- The Western Cape High Court has ordered Guardrisk and HIC Underwriting Managers to pay Cafe Chameleon's lockdown-related claim.
- Up to now, insurers have maintained that while some of them cover contagious diseases under their business interruption insurance, a lockdown is not a covered event.
- Guardrisk says it is still consulting with its legal team on the next steps.
- Santam says this hasn't set a precedence for its upcoming case.
The Western Cape High Court has ruled that Guardrisk must pay out business interruption claims of Cape Town restaurant, Cafe Chameleon, but it is still unclear whether the ruling will set a precedent for other cases of this nature.
In the ruling that was delivered, Judge Andre Le Grange said Guardrisk is liable to pay Cafe Chameleon's claim for losses suffered when the lockdown began on 27 March, an order that has left a question mark on whether other insurers still stand a chance in winning the same argument or if they should just start paying up.

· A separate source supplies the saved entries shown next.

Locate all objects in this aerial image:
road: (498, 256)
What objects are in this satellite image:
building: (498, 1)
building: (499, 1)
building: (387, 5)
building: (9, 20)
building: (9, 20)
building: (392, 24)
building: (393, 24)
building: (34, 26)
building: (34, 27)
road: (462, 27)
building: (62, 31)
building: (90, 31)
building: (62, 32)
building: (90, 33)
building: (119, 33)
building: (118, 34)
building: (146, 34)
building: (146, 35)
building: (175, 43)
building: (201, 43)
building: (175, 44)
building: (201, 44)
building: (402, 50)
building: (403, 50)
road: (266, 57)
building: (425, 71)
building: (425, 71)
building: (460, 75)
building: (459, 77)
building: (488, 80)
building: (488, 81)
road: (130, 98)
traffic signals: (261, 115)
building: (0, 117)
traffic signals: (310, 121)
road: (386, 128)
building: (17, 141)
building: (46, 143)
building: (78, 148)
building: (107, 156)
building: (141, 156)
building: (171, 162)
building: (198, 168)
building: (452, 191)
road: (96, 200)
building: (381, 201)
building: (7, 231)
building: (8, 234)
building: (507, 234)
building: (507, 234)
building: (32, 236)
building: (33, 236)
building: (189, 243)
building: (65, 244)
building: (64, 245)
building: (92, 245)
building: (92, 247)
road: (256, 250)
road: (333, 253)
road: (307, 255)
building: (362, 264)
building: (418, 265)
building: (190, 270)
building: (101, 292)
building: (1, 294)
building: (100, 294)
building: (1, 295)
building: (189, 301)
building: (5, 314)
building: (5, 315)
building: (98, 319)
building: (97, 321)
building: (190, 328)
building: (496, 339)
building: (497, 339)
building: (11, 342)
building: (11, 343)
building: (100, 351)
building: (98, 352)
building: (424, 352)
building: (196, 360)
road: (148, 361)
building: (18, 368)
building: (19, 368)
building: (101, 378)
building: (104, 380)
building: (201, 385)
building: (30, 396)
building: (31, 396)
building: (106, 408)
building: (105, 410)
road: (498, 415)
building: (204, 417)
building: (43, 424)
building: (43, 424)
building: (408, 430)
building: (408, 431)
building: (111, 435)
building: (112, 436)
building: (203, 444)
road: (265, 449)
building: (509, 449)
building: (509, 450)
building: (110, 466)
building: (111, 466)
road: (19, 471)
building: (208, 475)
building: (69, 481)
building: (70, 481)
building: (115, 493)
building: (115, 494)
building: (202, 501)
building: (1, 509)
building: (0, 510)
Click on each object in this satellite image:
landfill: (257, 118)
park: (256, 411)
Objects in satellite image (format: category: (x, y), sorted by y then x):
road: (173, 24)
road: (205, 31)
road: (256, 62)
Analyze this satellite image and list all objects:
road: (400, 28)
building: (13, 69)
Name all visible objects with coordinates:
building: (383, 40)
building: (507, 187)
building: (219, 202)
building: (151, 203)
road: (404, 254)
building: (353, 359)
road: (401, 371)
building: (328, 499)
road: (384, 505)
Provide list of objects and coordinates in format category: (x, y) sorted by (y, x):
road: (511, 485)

The court did not only rule in favour of Cafe Chameleon, but it also ordered Guardrisk to pay costs, an order that is normally reserved for cases where the judge feels the defence argument was a waste of the court's time.
Lockdown is covered
Judge Le Grange found that, while Guardrisk and other insurers argued restrictions to trade under the lockdown were the cause of their clients' losses, it was clear that the lockdown was the result of a notifiable disease that the insurer covered.
"The respondent [Guardrisk] has also admitted that Covid-19 occurred within 50 kilometres of the applicant's premises.
"In these circumstances, it is difficult not to accept that there is indeed a clear nexus between the Covid-19 outbreak and the regulatory regime that caused the interruption of the applicant's business," wrote Le Grange.
While the industry has argued that if it were to shoulder economic losses of the country, resulting from the lockdown, their reserves might not be enough to cover these and that this would cripple smaller players, Le Grange said even if Guardrisk had substantial business interruption claims, the court could not exempt it from honouring its contractual obligation to clients.
Guardrisk said it, together with HIC Underwriting Managers, was still in the process of engaging with its legal team to study the judgment and consider the next steps.
Avior Capital Markets' head of research, Warwick Bam, says the insurer is likely to take this ruling on appeal, but, in his view, the jury is still out on whether the ruling has set a precedent.
Case by case?
"Not all policy wording is the same, so this may not necessarily be a precedent-setting case.
"On the face of it, the judge has agreed that the lockdown regulations could not be separated from the infectious disease – this creates the precedent for other claims, in my view," said Bam.
Judge Le Grange did, however, note in in his judgment that each case must be "decided upon its facts and the law" and his ruling does not ultimately open "the floodgates of liability".
Santam has already decided that, despite this ruling, it will stick with its argument for now that the lockdown is not covered by its policies, until its own case is heard by the same court on 1 September.
Bam says the argument is more complex than implying that Covid-19 caused the lockdown.
"The bigger issue is that insurers were not pricing the policy or reserving for the risk of a lockdown scenario, nor was the regulator monitoring the solvency of insurers for such an event. The financial stability of short-term insurers is potentially under threat," he said.
But public loss adjustment firm, Insurance Claims Africa (ICA), says there is no doubt that the ruling is precedent-setting.
"Of critical importance is the fact that Judge Andre le Grange rejected the insurers' argument that the losses suffered by the claimant was due to the lockdown, and not the Covid-19 pandemic.
"This argument has never made any sense, as the insurers chose to insure a notifiable disease, which would have contemplated government intervention and restrictions or quarantine," said ICA CEO Ryan Woolley.